白亜館事件

石神探偵事務所を訪れた、ひいらぎ屋という居酒屋チェーンを経営する実業家柊遼の依頼は、20年前の兄の自殺事件を調べなおすことだった。遼には凱という兄と、睦という妹がおり、兄弟の父は起業家だったが、その事業は二男の遼が継ぎ、さらに事業を発展させた。
兄の凱は別宅であった山荘と周囲の土地だけを譲り受け、そこで世捨て人のような生活をしていた。凱は肉食恐竜の化石を発見し、その名もヒイラギリュウと名付け、一時は学会の寵児になったのだが、発見の経緯やその後、同じ恐竜の化石が発見されないことから疑惑をもたれ、やがてそれは捏造と糾弾されて学会を追われ、ヒイラギリュウの化石とともに山荘に引き籠ったのだ。
凱は白亜館という名の建物を敷地内に建て、そこにヒイラギリュウの化石を置いたが、その白亜館は誰にも公開しなかった。凱はヒイラギリュウは絶対にいたと信じ、それを疑う世間に背を向けたのだ。そんな凱に妻は疲れ果てて自殺し、そのことにショックを受けた凱は鬱状態となって、白亜館の中で首を吊った。
現在、白亜館には凱の息子の慎也が父の遺志を継いで一人で生活をしているが、慎也も凱と同じく山荘の敷地からは一歩も出ずに世捨て人のようであった。ところが凱が自殺してから20年たった今、凱の弟遼が兄の自殺に疑問を抱き調査を依頼してきたのだ。
今度の週末に白亜館には遼と妻の由宇子、息子の雅人、遼の妹睦とその愛人で画家の酒井が集まるという。遼の話を聞いた石神探偵事務所を預かる探偵野上浩太郎とその助手で中学1年になった狩野俊介は事件を引き受け、白亜館に向かった。
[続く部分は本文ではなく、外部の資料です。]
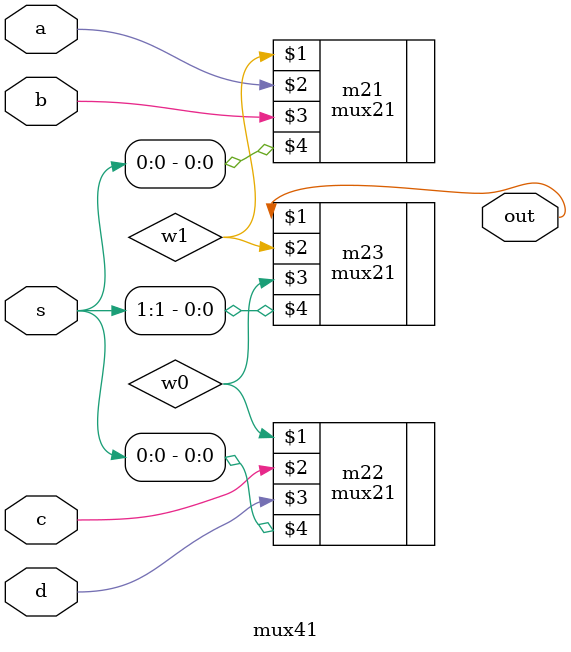
<source format=v>
`timescale 1ns / 1ps
module mux41(out, s, a, b, c, d);
output out;
input a, b, c, d;
input [1:0] s;
wire w1, w0;

mux21 m21 (w1, a, b, s[0]);
mux21 m22 (w0, c, d, s[0]);
mux21 m23 (out, w1, w0, s[1]);



endmodule

</source>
白亜館の主柊慎也はまるで幽霊のように 痩せ細った生気のない男で、愛想も全くなかった。一方、遼の妹睦は世界的にも有名な声楽家であったが奔放な性格、そしてその何人めかの愛人である酒井は、見るからに胡散臭そうな人物だった。間違いなく事件が起きそうな雰囲気だったが、その予兆通りに惨劇が発生した。